• **Aangeleverde tekst**:
————
Al met al waren Marjolein de Jong en haar trainer niet tevreden. De op basis van haar trainingsarbeid verwachte progressie bleef uit. Beiden gingen op zoek naar de oorzaak van het gebrek aan kracht en uithoudingsvermogen dat De Jong vertoonde. Bij de achtste horde, als ze moest omschakelen van een vijftienpas- in een zestienpas-ritme, kostte het haar te veel kracht en moeite om het pasritme hoog te houden. 'Ik kreeg ook nog eens een hele onregelmatige menstruatie en ook tijdens het EK heeft me dat parten gespeeld', aldus Marjolein de Jong in een interview in september 2002.[6] Een algemeen lichamelijk onderzoek door sportarts Peter Vergouwen bracht aan het licht, dat er sprake was van een sterk ijzergebrek en een te laag vetpercentage. 'Hij legde uit dat ik door die lichamelijke problemen te weinig van het vrouwelijk opbouwhormoon aanmaak. Daardoor hebben de trainingen geen effect. Er vindt gewoon geen opbouw plaats.'[6] Op een enkel lokaal wedstrijdje na hield De Jong het daarna voor de rest van het seizoen voor gezien. In eerste instantie was het zaak om de zinnen wat te verzetten, waarna in het najaar een rustige opbouw via duurloopwerk de batterij weer langzaam maar zeker zou moeten opladen.
————
• **Verzamelde records**:
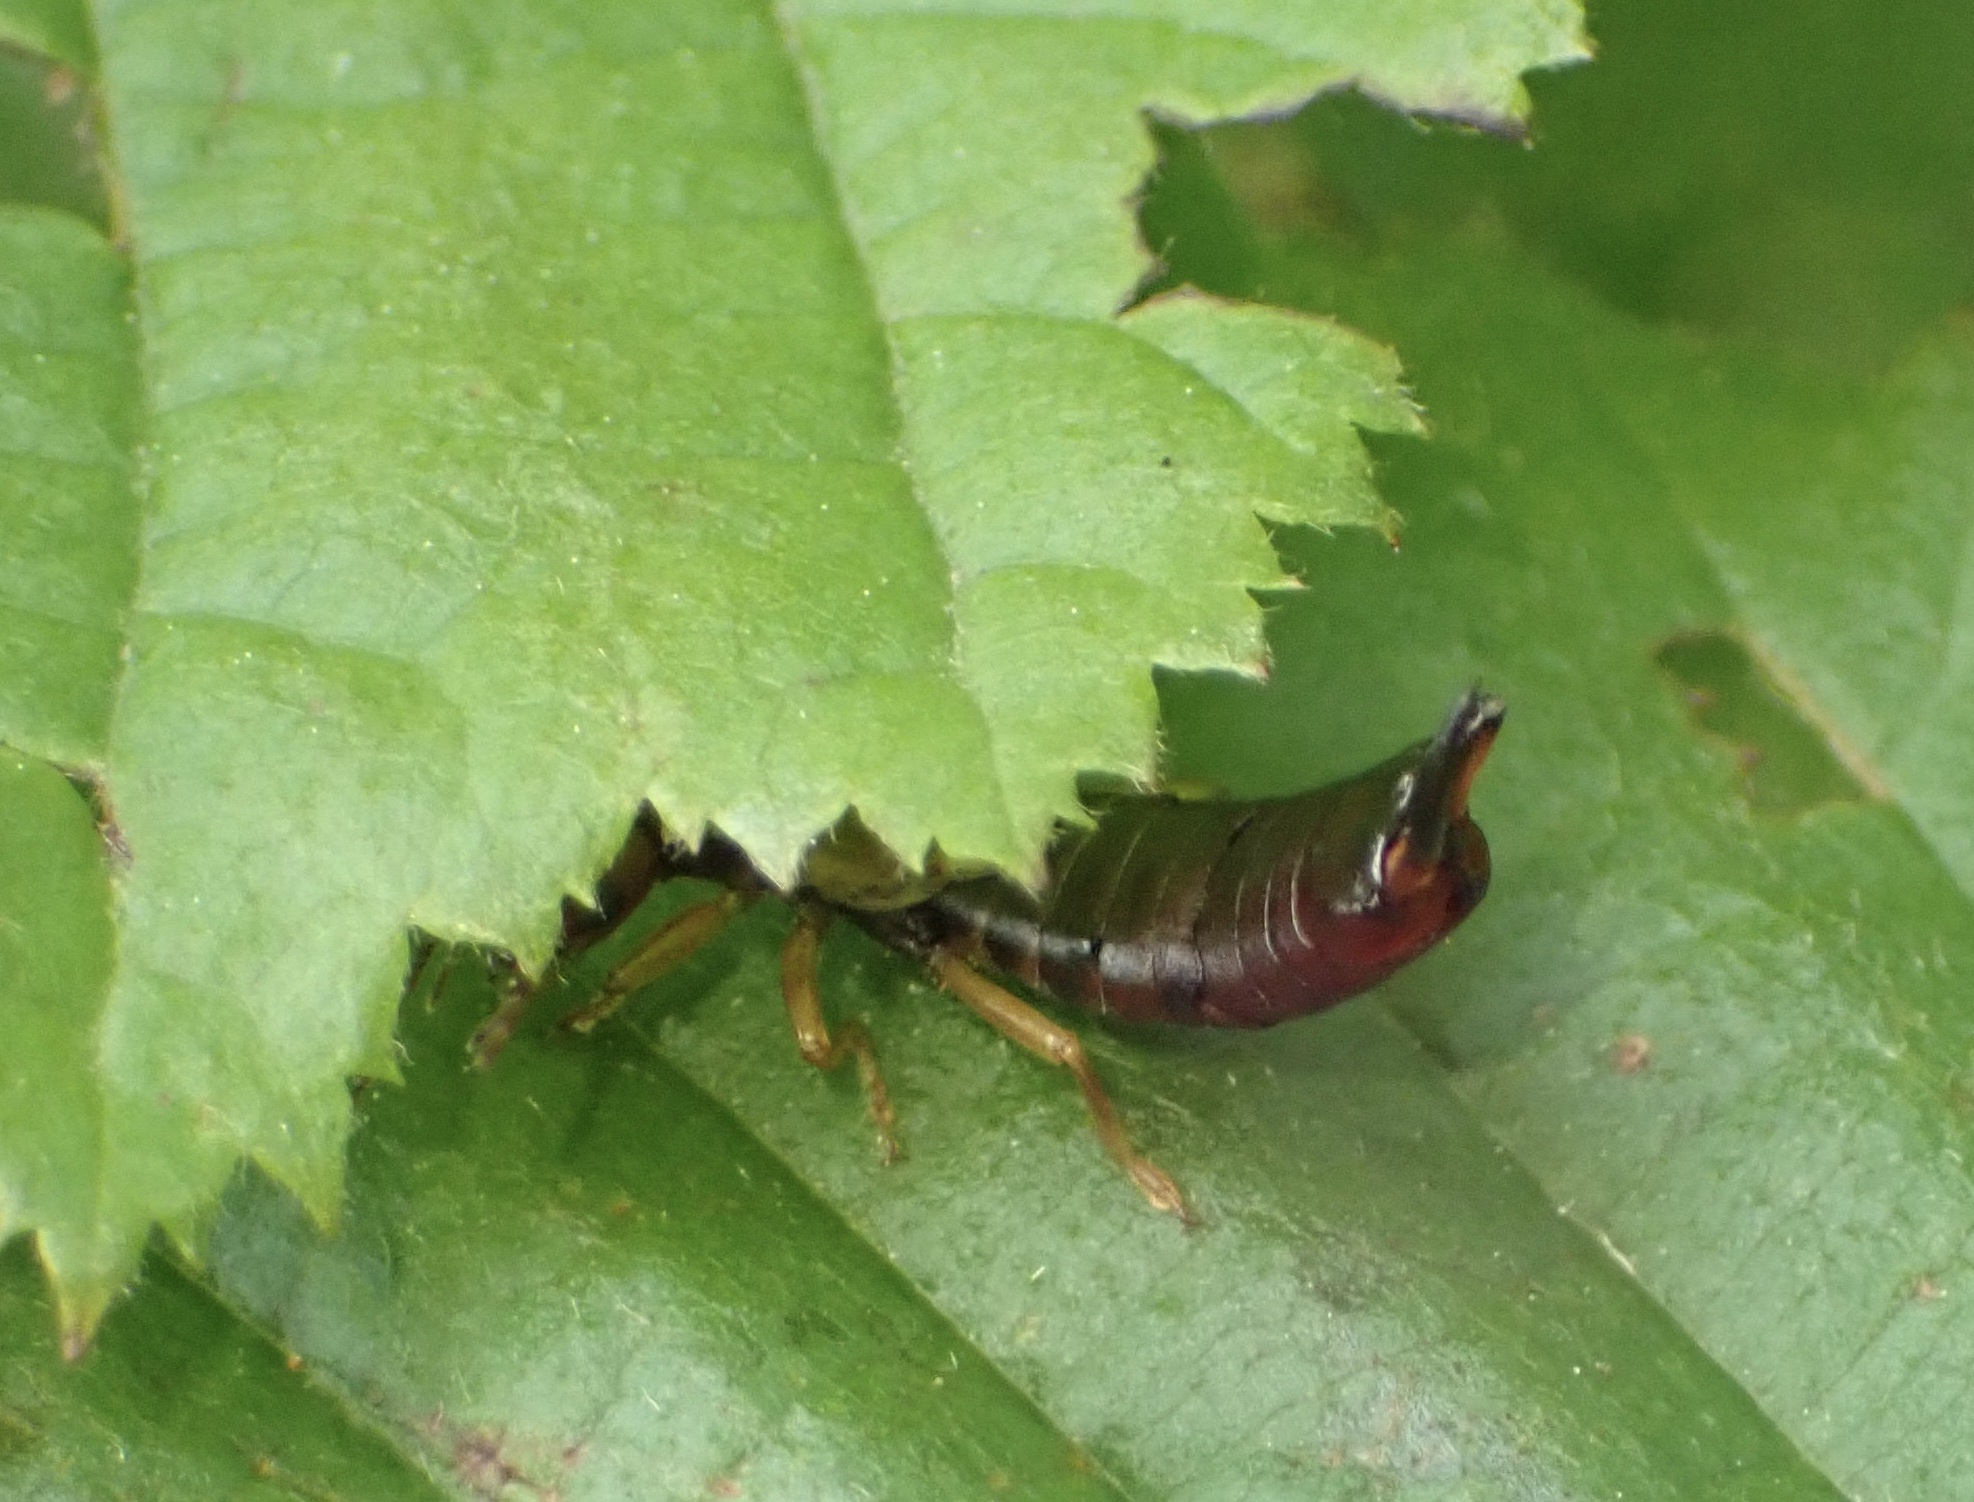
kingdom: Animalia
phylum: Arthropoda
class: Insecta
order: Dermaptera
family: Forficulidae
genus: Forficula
————
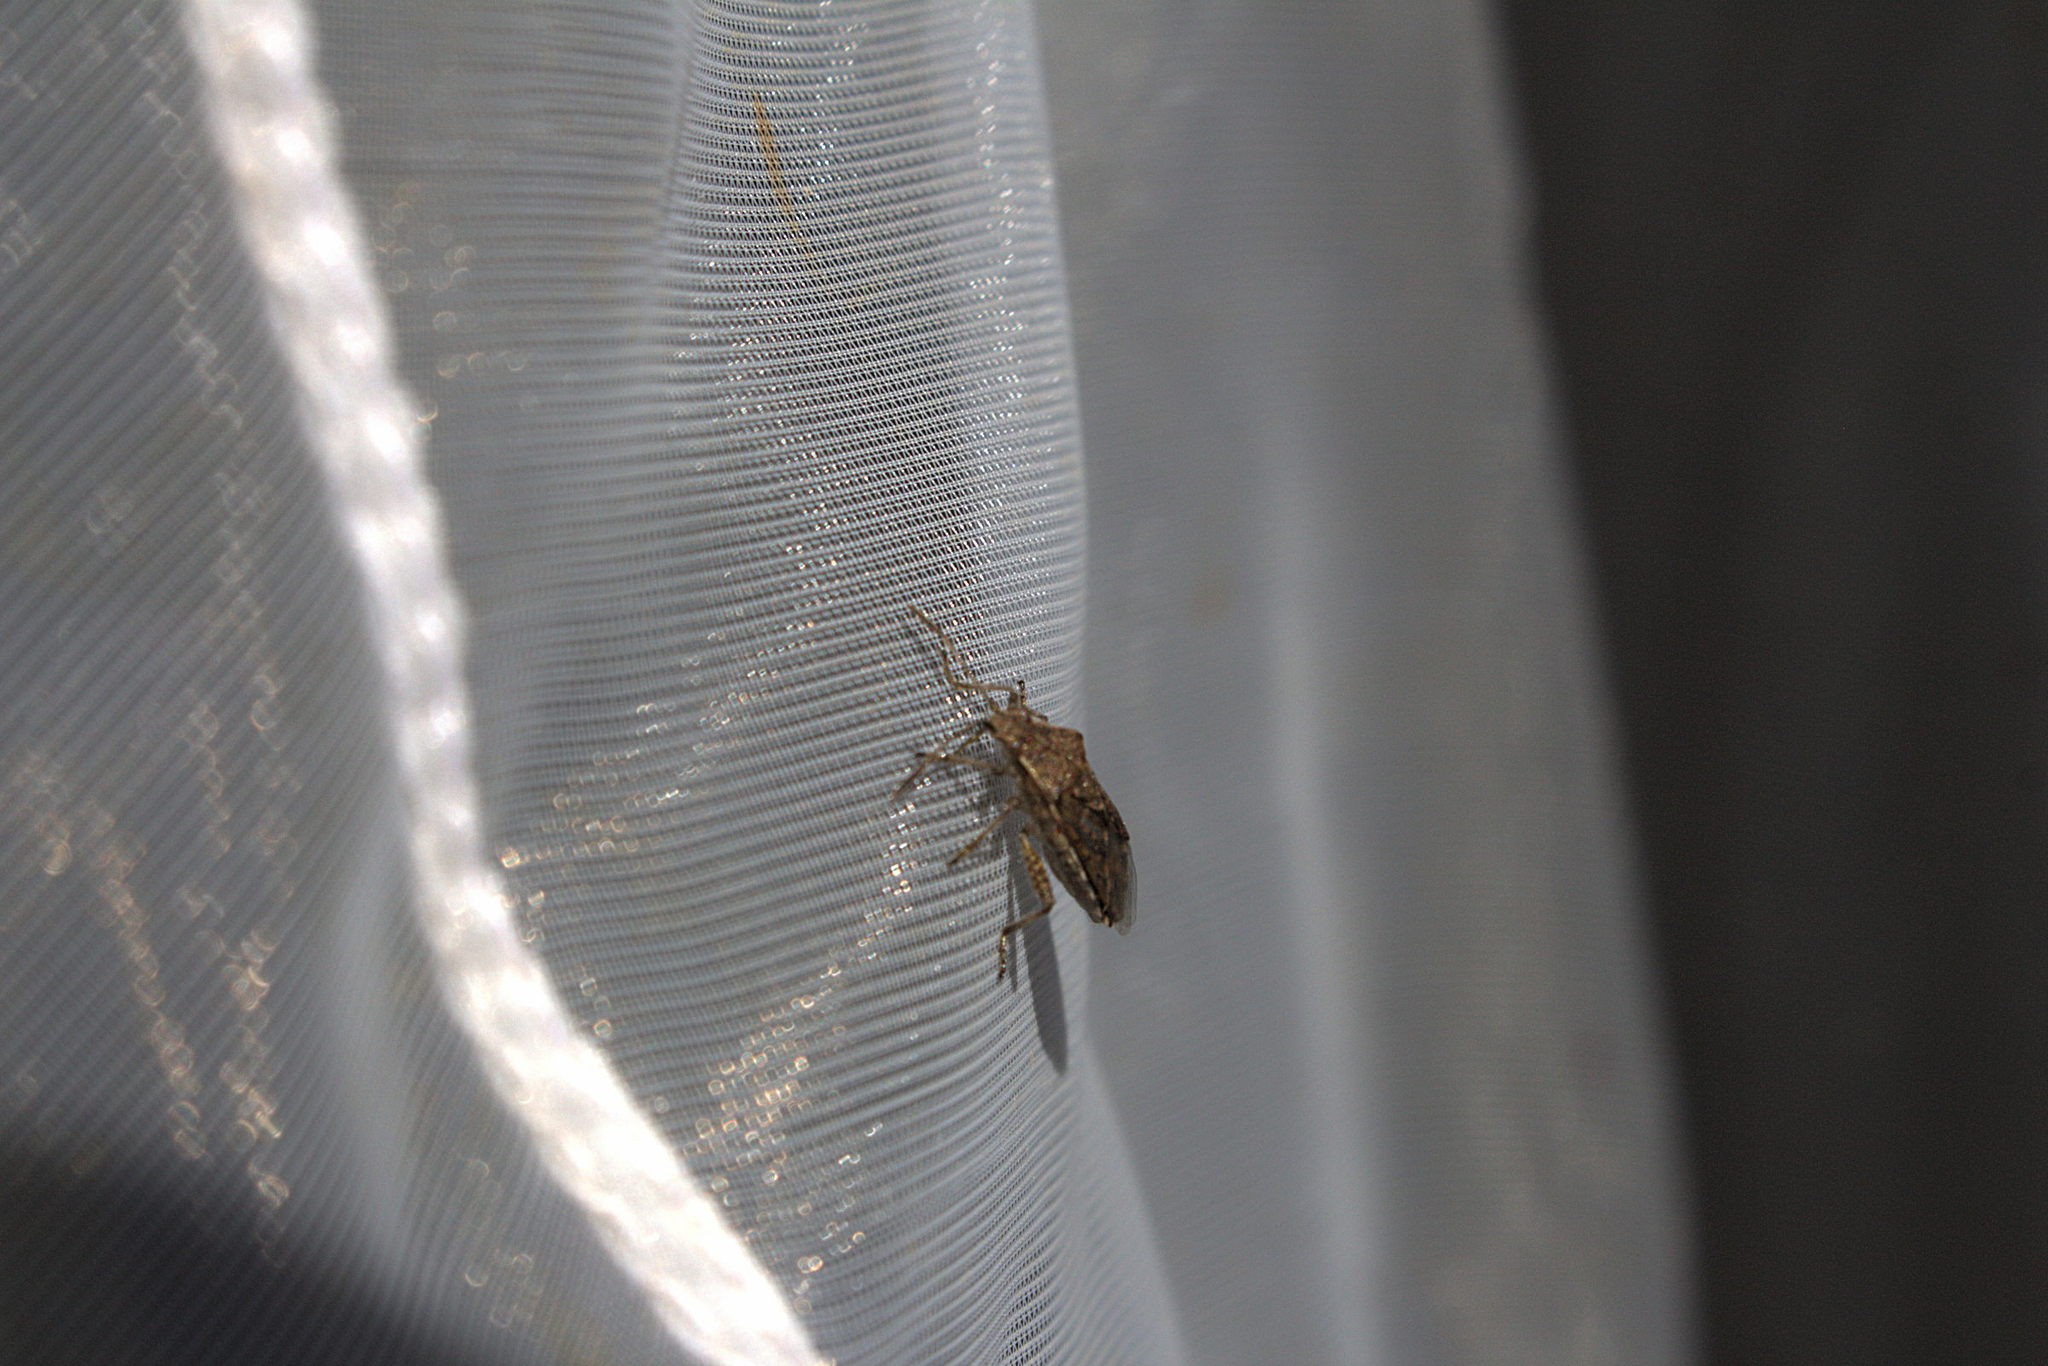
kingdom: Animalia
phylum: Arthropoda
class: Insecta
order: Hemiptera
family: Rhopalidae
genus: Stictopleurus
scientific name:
————
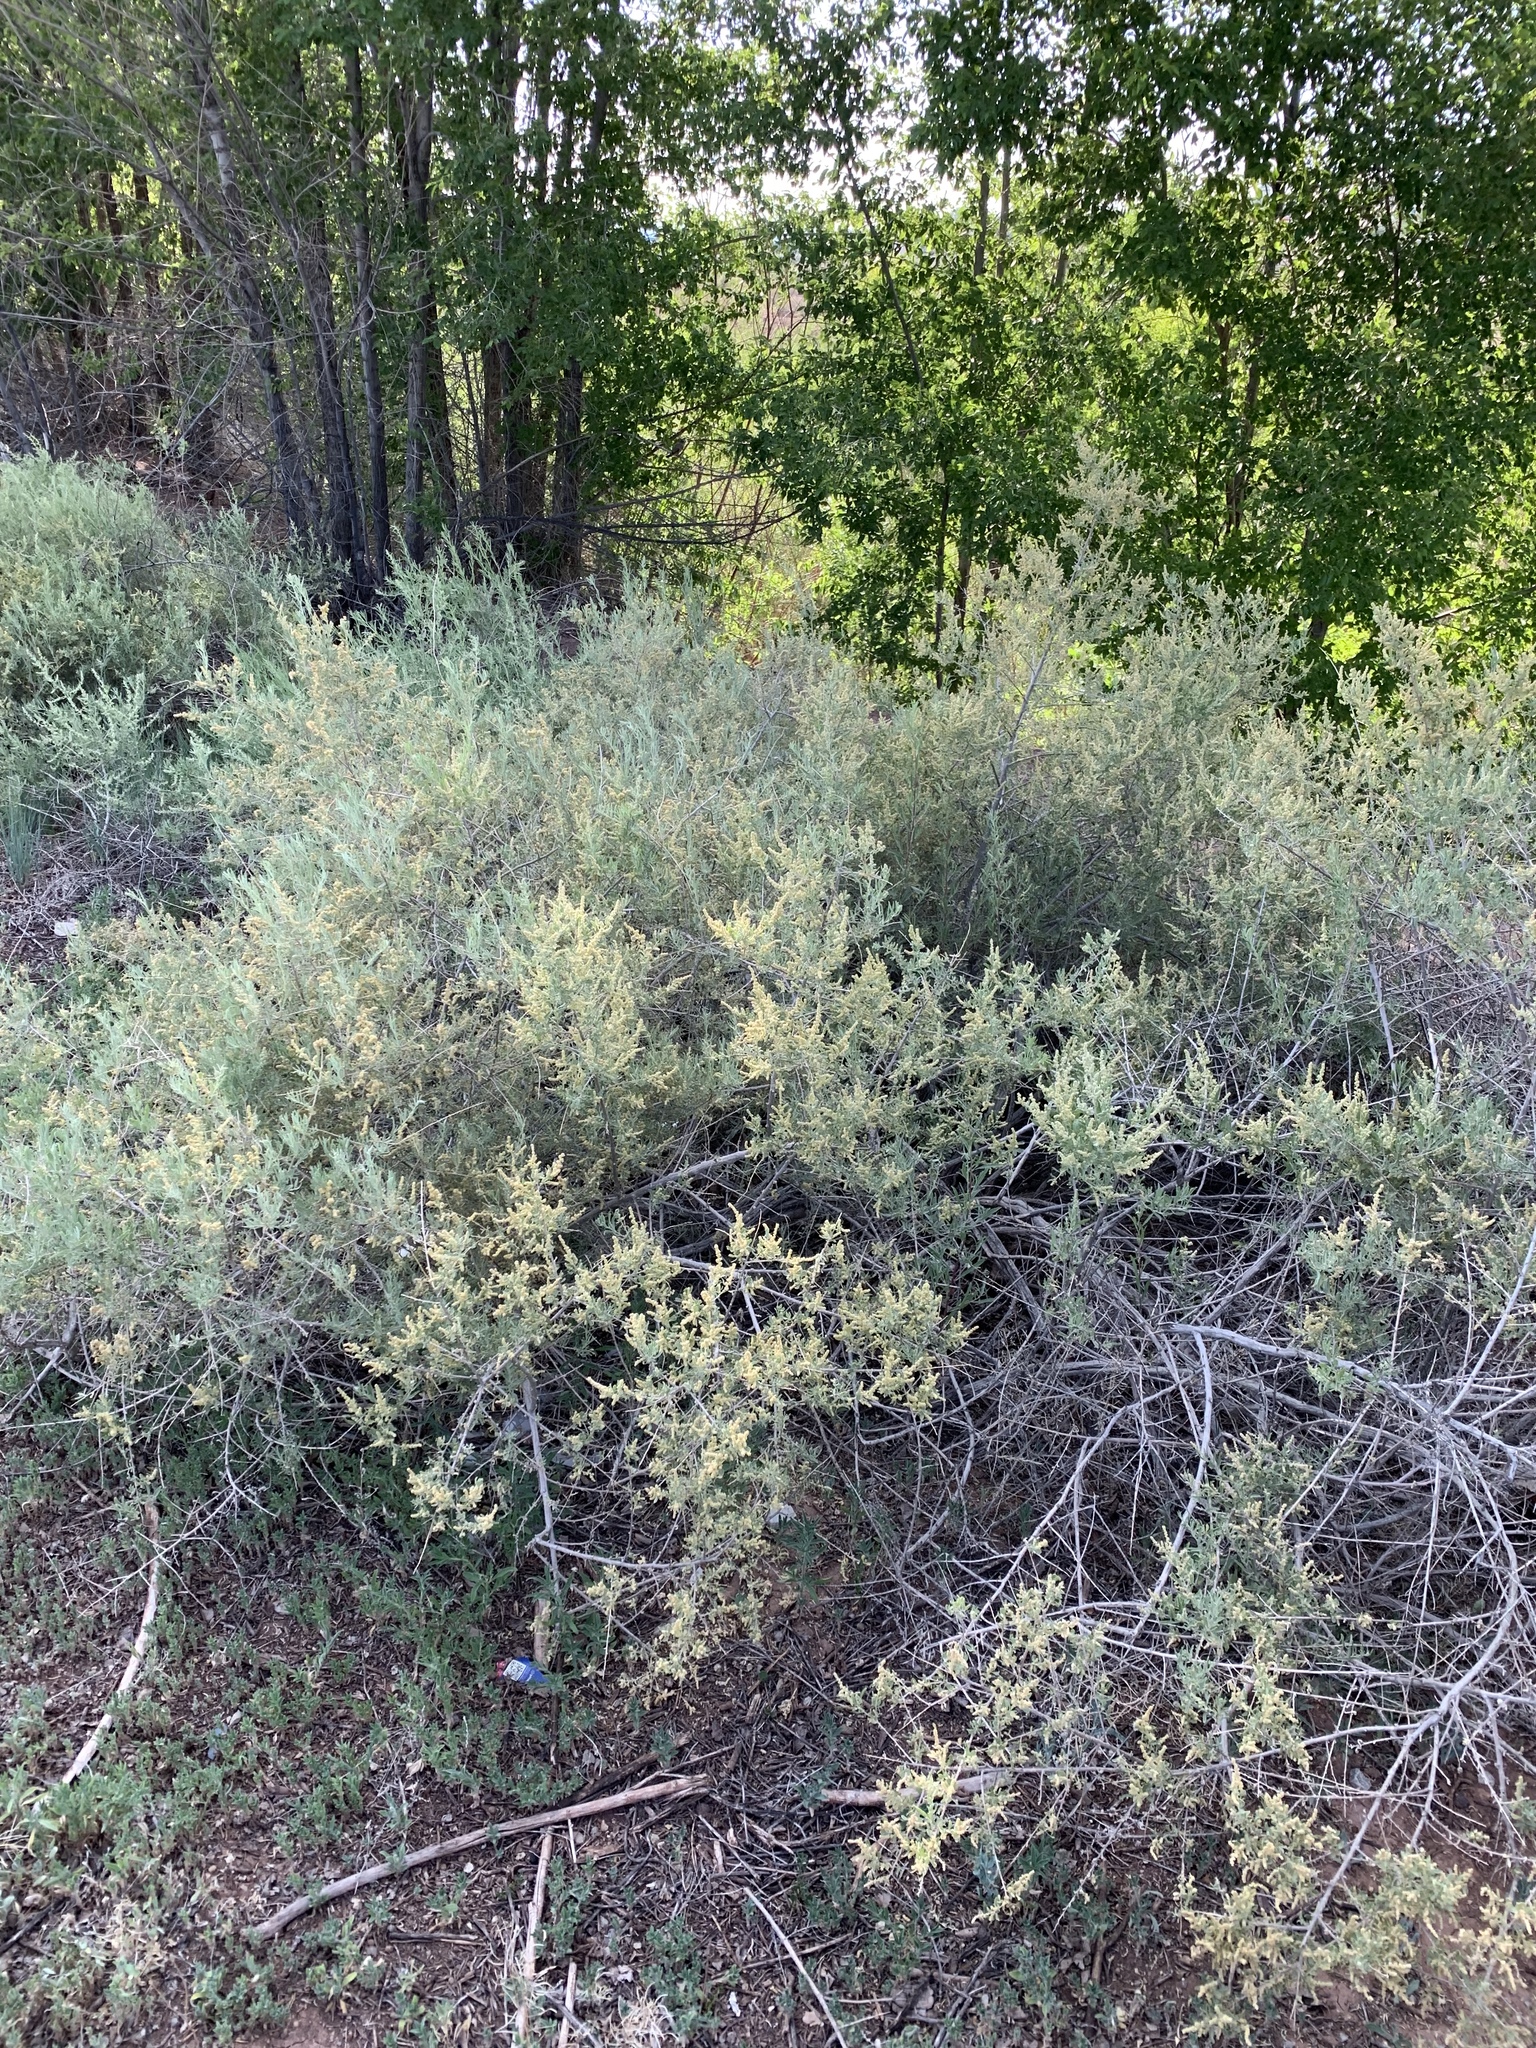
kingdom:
————
• **Opdracht**: Welke twee problemen kwamen volgens de tekst over Marjolein de Jong aan het licht bij het lichamelijk onderzoek door sportarts Peter Vergouwen?

• **Oplossing**: Een sterk ijzergebrek en een te laag vetpercentage.